Get-AdfsRelyingPartyTrust | Select-Object Name, Enabled | Format-Table
Step 6: Configure Multi-Factor Authentication
Import-Module ADFS
# View available authentication methods
Get-AdfsAuthenticationProvider | Select-Object Name, DisplayName, Enabled | Format-Table
# Enable Certificate Authentication as additional factor
Set-AdfsGlobalAuthenticationPolicy -AdditionalAuthenticationProvider @()
Enable-AdfsDeviceRegistration
# Configure MFA trigger via per-relying-party access control
# Require MFA for users accessing sensitive application from outside corporate network
Set-AdfsRelyingPartyTrust -TargetName "InternalHRSystem" `
-AdditionalAuthenticationRules @"
c:[Type == "http://schemas.microsoft.com/2012/01/requestcontext/claims/x-ms-proxy"]
=> issue(Type = "http://schemas.microsoft.com/ws/2008/06/identity/claims/authenticationmethod",
Value = "http://schemas.microsoft.com/claims/multipleauthn");
"@
# Or use the global additional authentication rule
Set-AdfsAdditionalAuthenticationRule @"
c:[Type == "http://schemas.microsoft.com/2012/01/requestcontext/claims/x-ms-forwarded-client-ip",
Value =~ "^(?!10.|192.168.|172.(1[6-9]|2[0-9]|3[01]).)d+.d+.d+.d+$"]

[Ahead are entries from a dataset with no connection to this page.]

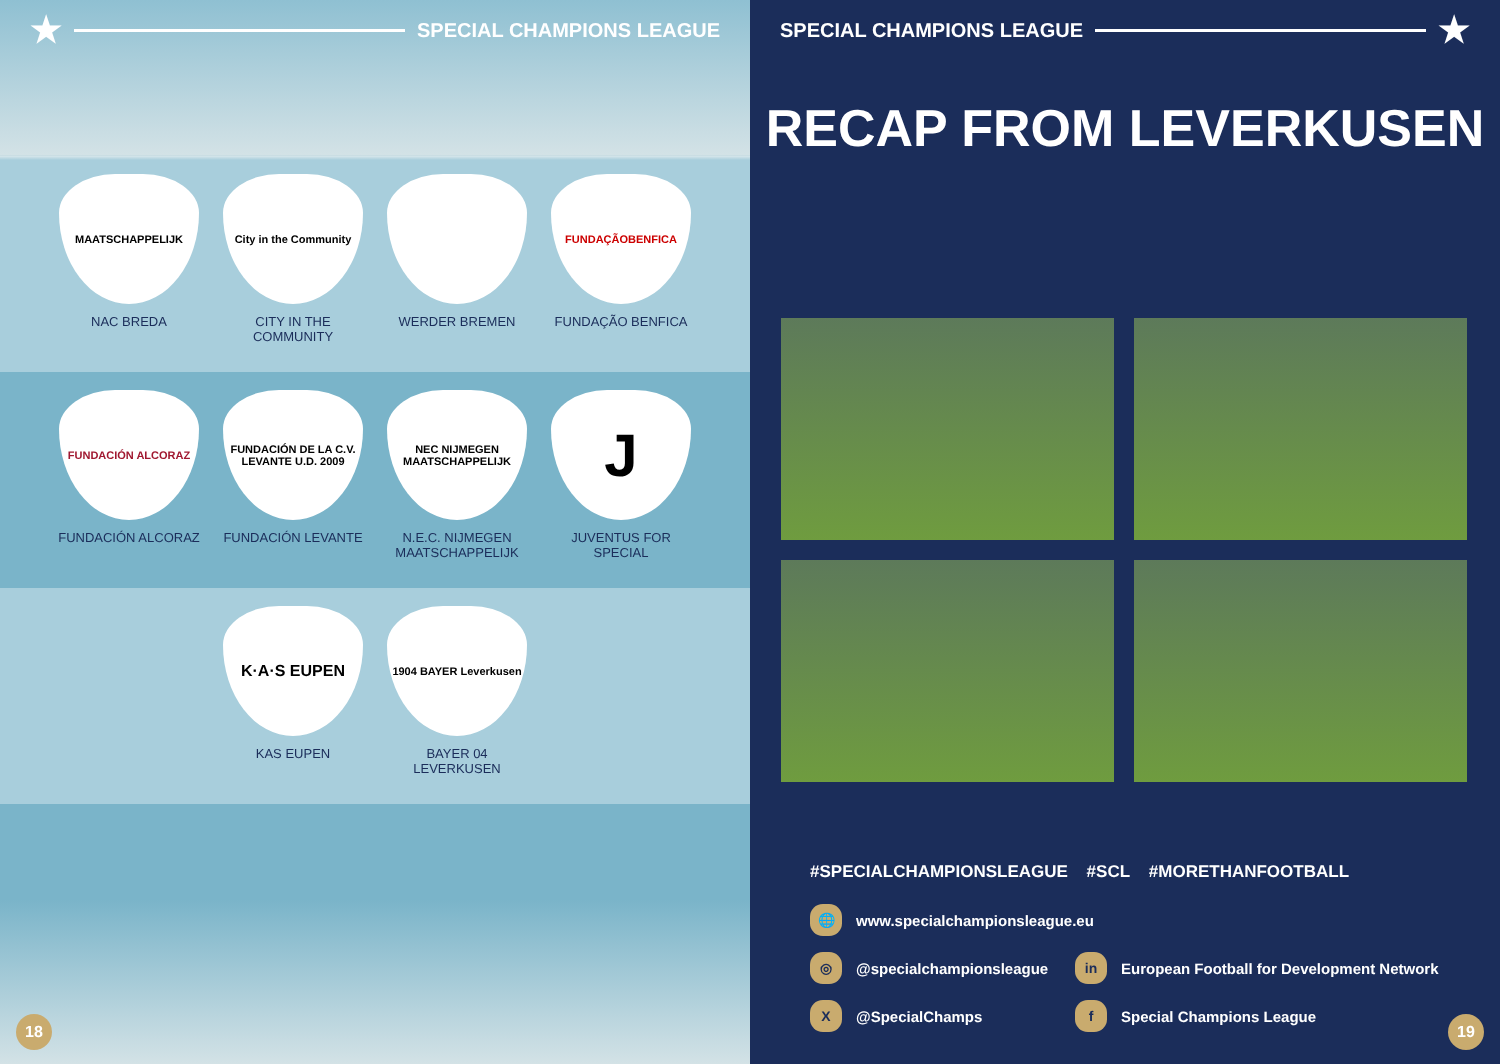★ SPECIAL CHAMPIONS LEAGUE
MAATSCHAPPELIJK
NAC BREDA
City in the Community
CITY IN THE COMMUNITY
WERDER BREMEN
FUNDAÇÃOBENFICA
FUNDAÇÃO BENFICA
FUNDACIÓN ALCORAZ
FUNDACIÓN ALCORAZ
FUNDACIÓN DE LA C.V. LEVANTE U.D. 2009
FUNDACIÓN LEVANTE
NEC NIJMEGEN MAATSCHAPPELIJK
N.E.C. NIJMEGEN MAATSCHAPPELIJK
J
JUVENTUS FOR SPECIAL
K·A·S EUPEN
KAS EUPEN
1904 BAYER Leverkusen
BAYER 04 LEVERKUSEN
18
SPECIAL CHAMPIONS LEAGUE ★
RECAP FROM LEVERKUSEN
#SPECIALCHAMPIONSLEAGUE #SCL #MORETHANFOOTBALL
🌐 www.specialchampionsleague.eu
◎ @specialchampionsleague
in European Football for Development Network
X @SpecialChamps
f Special Champions League
19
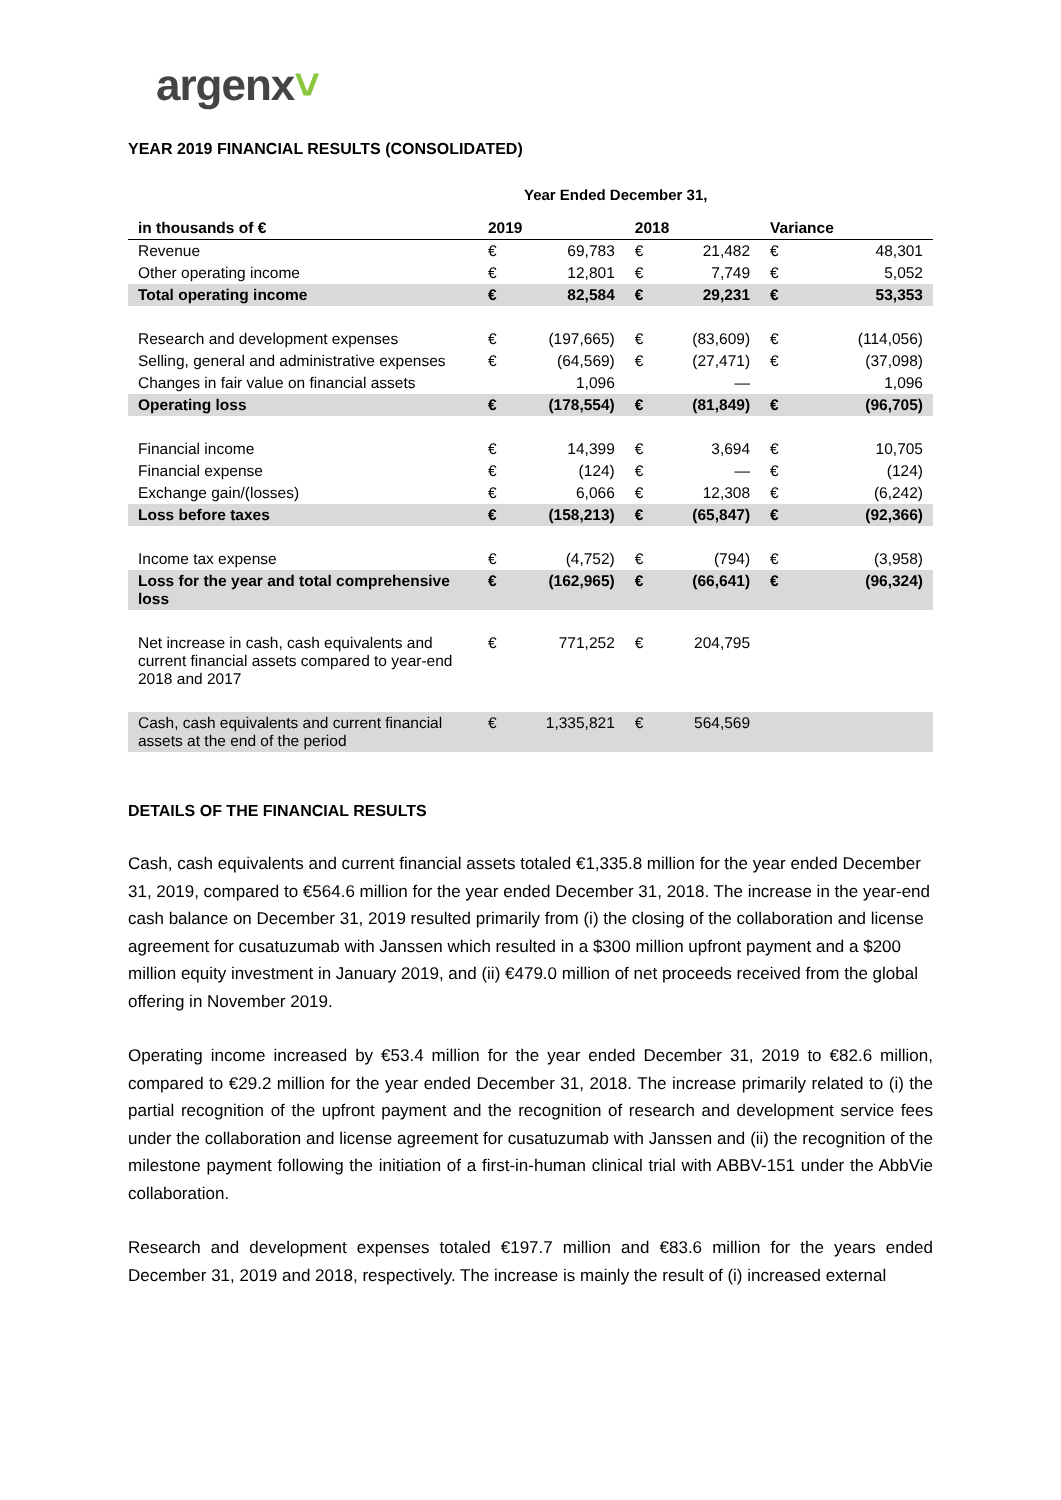argenx˅
YEAR 2019 FINANCIAL RESULTS (CONSOLIDATED)
Year Ended December 31,
| in thousands of € | 2019 | | 2018 | | Variance | |
| --- | --- | --- | --- | --- | --- | --- |
| Revenue | € | 69,783 | € | 21,482 | € | 48,301 |
| Other operating income | € | 12,801 | € | 7,749 | € | 5,052 |
| Total operating income | € | 82,584 | € | 29,231 | € | 53,353 |
| Research and development expenses | € | (197,665) | € | (83,609) | € | (114,056) |
| Selling, general and administrative expenses | € | (64,569) | € | (27,471) | € | (37,098) |
| Changes in fair value on financial assets | | 1,096 | | — | | 1,096 |
| Operating loss | € | (178,554) | € | (81,849) | € | (96,705) |
| Financial income | € | 14,399 | € | 3,694 | € | 10,705 |
| Financial expense | € | (124) | € | — | € | (124) |
| Exchange gain/(losses) | € | 6,066 | € | 12,308 | € | (6,242) |
| Loss before taxes | € | (158,213) | € | (65,847) | € | (92,366) |
| Income tax expense | € | (4,752) | € | (794) | € | (3,958) |
| Loss for the year and total comprehensive loss | € | (162,965) | € | (66,641) | € | (96,324) |
| Net increase in cash, cash equivalents and current financial assets compared to year-end 2018 and 2017 | € | 771,252 | € | 204,795 | | |
| Cash, cash equivalents and current financial assets at the end of the period | € | 1,335,821 | € | 564,569 | | |
DETAILS OF THE FINANCIAL RESULTS
Cash, cash equivalents and current financial assets totaled €1,335.8 million for the year ended December 31, 2019, compared to €564.6 million for the year ended December 31, 2018. The increase in the year-end cash balance on December 31, 2019 resulted primarily from (i) the closing of the collaboration and license agreement for cusatuzumab with Janssen which resulted in a $300 million upfront payment and a $200 million equity investment in January 2019, and (ii) €479.0 million of net proceeds received from the global offering in November 2019.
Operating income increased by €53.4 million for the year ended December 31, 2019 to €82.6 million, compared to €29.2 million for the year ended December 31, 2018. The increase primarily related to (i) the partial recognition of the upfront payment and the recognition of research and development service fees under the collaboration and license agreement for cusatuzumab with Janssen and (ii) the recognition of the milestone payment following the initiation of a first-in-human clinical trial with ABBV-151 under the AbbVie collaboration.
Research and development expenses totaled €197.7 million and €83.6 million for the years ended December 31, 2019 and 2018, respectively. The increase is mainly the result of (i) increased external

=> issue(Type = "http://schemas.microsoft.com/ws/2008/06/identity/claims/authenticationmethod",
Value = "http://schemas.microsoft.com/claims/multipleauthn");
"@
Step 7: Enable OAuth 2.0 / OpenID Connect (AD FS 3.0)
Import-Module ADFS
# AD FS 3.0 adds OAuth 2.0 authorization code flow support
# Register an OAuth client (native app or web app)

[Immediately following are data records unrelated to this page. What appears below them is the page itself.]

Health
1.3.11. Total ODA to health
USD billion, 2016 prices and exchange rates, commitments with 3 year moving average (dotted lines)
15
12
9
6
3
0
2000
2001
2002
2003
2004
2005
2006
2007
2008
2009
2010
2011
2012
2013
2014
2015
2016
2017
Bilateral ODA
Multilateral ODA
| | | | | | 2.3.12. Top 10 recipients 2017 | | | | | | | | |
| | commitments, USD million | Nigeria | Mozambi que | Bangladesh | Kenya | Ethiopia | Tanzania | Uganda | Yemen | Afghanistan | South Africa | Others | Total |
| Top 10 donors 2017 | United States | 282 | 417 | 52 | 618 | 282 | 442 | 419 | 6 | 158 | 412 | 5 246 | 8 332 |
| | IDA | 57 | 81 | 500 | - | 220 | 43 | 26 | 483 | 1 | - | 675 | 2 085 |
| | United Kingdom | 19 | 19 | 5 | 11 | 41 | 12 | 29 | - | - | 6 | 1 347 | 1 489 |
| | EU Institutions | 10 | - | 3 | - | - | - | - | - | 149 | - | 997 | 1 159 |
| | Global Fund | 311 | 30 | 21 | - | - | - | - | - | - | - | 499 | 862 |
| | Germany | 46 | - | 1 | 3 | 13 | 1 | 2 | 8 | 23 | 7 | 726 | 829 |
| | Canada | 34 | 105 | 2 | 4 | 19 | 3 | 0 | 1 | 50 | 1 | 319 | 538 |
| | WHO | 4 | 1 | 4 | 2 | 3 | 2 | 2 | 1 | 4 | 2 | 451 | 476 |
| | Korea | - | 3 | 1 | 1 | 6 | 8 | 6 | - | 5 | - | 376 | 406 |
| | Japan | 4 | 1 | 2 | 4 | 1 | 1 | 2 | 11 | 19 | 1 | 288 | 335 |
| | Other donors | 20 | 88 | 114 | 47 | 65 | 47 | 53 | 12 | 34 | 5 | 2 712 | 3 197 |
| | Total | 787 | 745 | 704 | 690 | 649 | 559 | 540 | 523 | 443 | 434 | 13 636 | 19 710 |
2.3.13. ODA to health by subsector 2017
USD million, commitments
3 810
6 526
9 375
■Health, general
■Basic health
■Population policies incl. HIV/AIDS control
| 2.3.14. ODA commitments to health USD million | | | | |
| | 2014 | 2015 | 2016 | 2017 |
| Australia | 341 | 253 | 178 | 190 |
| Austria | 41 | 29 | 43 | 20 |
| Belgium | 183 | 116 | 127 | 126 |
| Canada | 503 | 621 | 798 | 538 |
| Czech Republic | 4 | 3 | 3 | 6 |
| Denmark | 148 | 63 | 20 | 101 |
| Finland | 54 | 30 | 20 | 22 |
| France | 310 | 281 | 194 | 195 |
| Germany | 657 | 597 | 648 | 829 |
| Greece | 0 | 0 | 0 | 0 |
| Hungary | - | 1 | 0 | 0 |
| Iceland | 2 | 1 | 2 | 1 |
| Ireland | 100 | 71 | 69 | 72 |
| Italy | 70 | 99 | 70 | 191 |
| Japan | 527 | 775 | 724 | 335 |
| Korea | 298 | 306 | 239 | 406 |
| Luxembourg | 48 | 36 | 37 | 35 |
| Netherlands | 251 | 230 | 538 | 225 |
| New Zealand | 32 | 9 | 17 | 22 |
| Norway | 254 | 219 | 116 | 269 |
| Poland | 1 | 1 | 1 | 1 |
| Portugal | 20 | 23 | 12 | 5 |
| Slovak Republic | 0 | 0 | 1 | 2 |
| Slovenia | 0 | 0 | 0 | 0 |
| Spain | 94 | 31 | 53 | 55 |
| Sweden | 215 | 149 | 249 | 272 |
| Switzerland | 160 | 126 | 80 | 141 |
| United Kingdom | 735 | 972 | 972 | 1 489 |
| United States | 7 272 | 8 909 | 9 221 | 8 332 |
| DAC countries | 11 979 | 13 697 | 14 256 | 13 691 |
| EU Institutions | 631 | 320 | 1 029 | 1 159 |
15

Add-AdfsClient -Name "CorpPortalApp" `
-ClientId "corp-portal-client-id" `
-RedirectUri @("https://portal.corp.com/oauth/callback","https://portal.corp.com") `
-Description "Corporate portal web application"
# Configure scopes for the application
Add-AdfsScopeDescription -Name "profile" `
-Description "Access to user profile information"
# Create application group for OAuth flows (AD FS 4.0 / WS2016 feature)
# On WS2012 R2, use native AD FS 3.0 OAuth support via:
Set-AdfsProperties -EnableOAuthTokenLifetime $true
# Verify OAuth is accessible
Invoke-WebRequest "https://adfs.corp.com/adfs/oauth2/authorize" -UseBasicParsing |
Select-Object StatusCode
Verification
Import-Module ADFS
Write-Host "=== AD FS 3.0 Deployment Verification ===" -ForegroundColor Cyan
# Service status
Get-Service adfssrv | Select-Object Status, StartType
# Farm information
Get-AdfsFarmInformation | Format-List
# Configured relying parties
Write-Host "Relying Party Trusts:"
Get-AdfsRelyingPartyTrust | Select-Object Name, Enabled, Identifier | Format-Table -AutoSize
# SSL certificate
Get-AdfsSslCertificate | Format-Table HostName, CertificateHash, PortNumber
# Test federation metadata
$metadata = Invoke-WebRequest "https://adfs.corp.com/FederationMetadata/2007-06/FederationMetadata.xml" -UseBasicParsing
if ($metadata.StatusCode -eq 200) {
Write-Host "Federation Metadata: ACCESSIBLE" -ForegroundColor Green
} else {
Write-Host "Federation Metadata: INACCESSIBLE" -ForegroundColor Red
}
# Event log health
$errors = Get-WinEvent -LogName "AD FS/Admin" -MaxEvents 50 |
Where-Object { $_.Level -le 2 }
Write-Host "Recent AD FS errors: $($errors.Count)"
Summary
AD FS 3.0 on Windows Server 2012 R2 provides a complete enterprise SSO platform supporting SAML 2.0, WS-Federation, and OAuth 2.0. By deploying the AD FS farm with proper SSL certificates, configuring the Active Directory claims provider to pass rich user attributes, creating relying party trusts for each application, setting up claims transformation rules, configuring multi-factor authentication triggers, and validating the federation metadata endpoint, you enable a seamless authentication experience across your application portfolio. Users sign in once at the AD FS sign-in page and gain access to all federated applications for the duration of their SSO session, dramatically reducing helpdesk calls while maintaining security control.